> **JOB ITEM**
The output should be every line below, retyped exactly, with no images.
(DATASET EXCERPTS Opens)
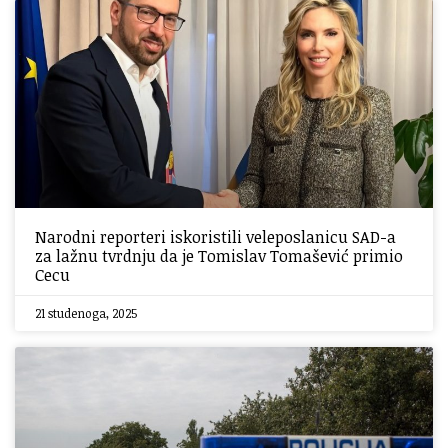
Narodni reporteri iskoristili veleposlanicu SAD-a
za lažnu tvrdnju da je Tomislav Tomašević primio
Cecu
21 studenoga, 2025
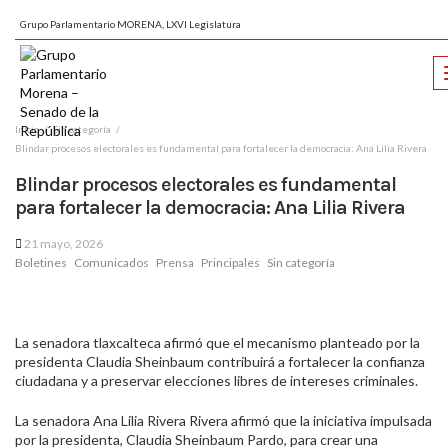
Grupo Parlamentario MORENA, LXVI Legislatura
Inicio
Sin categoría
Blindar procesos electorales es fundamental para fortalecer la democracia: Ana Lilia Rivera
Blindar procesos electorales es fundamental
para fortalecer la democracia: Ana Lilia Rivera
21 mayo, 2026
Boletines
Comunicados
Prensa
Principales
Sin categoría
La senadora tlaxcalteca afirmó que el mecanismo planteado por la
presidenta Claudia Sheinbaum contribuirá a fortalecer la confianza
ciudadana y a preservar elecciones libres de intereses criminales.
La senadora Ana Lilia Rivera Rivera afirmó que la iniciativa impulsada
por la presidenta, Claudia Sheinbaum Pardo, para crear una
(DATASET EXCERPTS Closes)
> **FINISHED EXERCISE**
Narodni reporteri iskoristili veleposlanicu SAD-a
za lažnu tvrdnju da je Tomislav Tomašević primio
Cecu
21 studenoga, 2025
Grupo Parlamentario MORENA, LXVI Legislatura
Inicio
Sin categoría
Blindar procesos electorales es fundamental para fortalecer la democracia: Ana Lilia Rivera
Blindar procesos electorales es fundamental
para fortalecer la democracia: Ana Lilia Rivera
21 mayo, 2026
Boletines
Comunicados
Prensa
Principales
Sin categoría
La senadora tlaxcalteca afirmó que el mecanismo planteado por la
presidenta Claudia Sheinbaum contribuirá a fortalecer la confianza
ciudadana y a preservar elecciones libres de intereses criminales.
La senadora Ana Lilia Rivera Rivera afirmó que la iniciativa impulsada
por la presidenta, Claudia Sheinbaum Pardo, para crear una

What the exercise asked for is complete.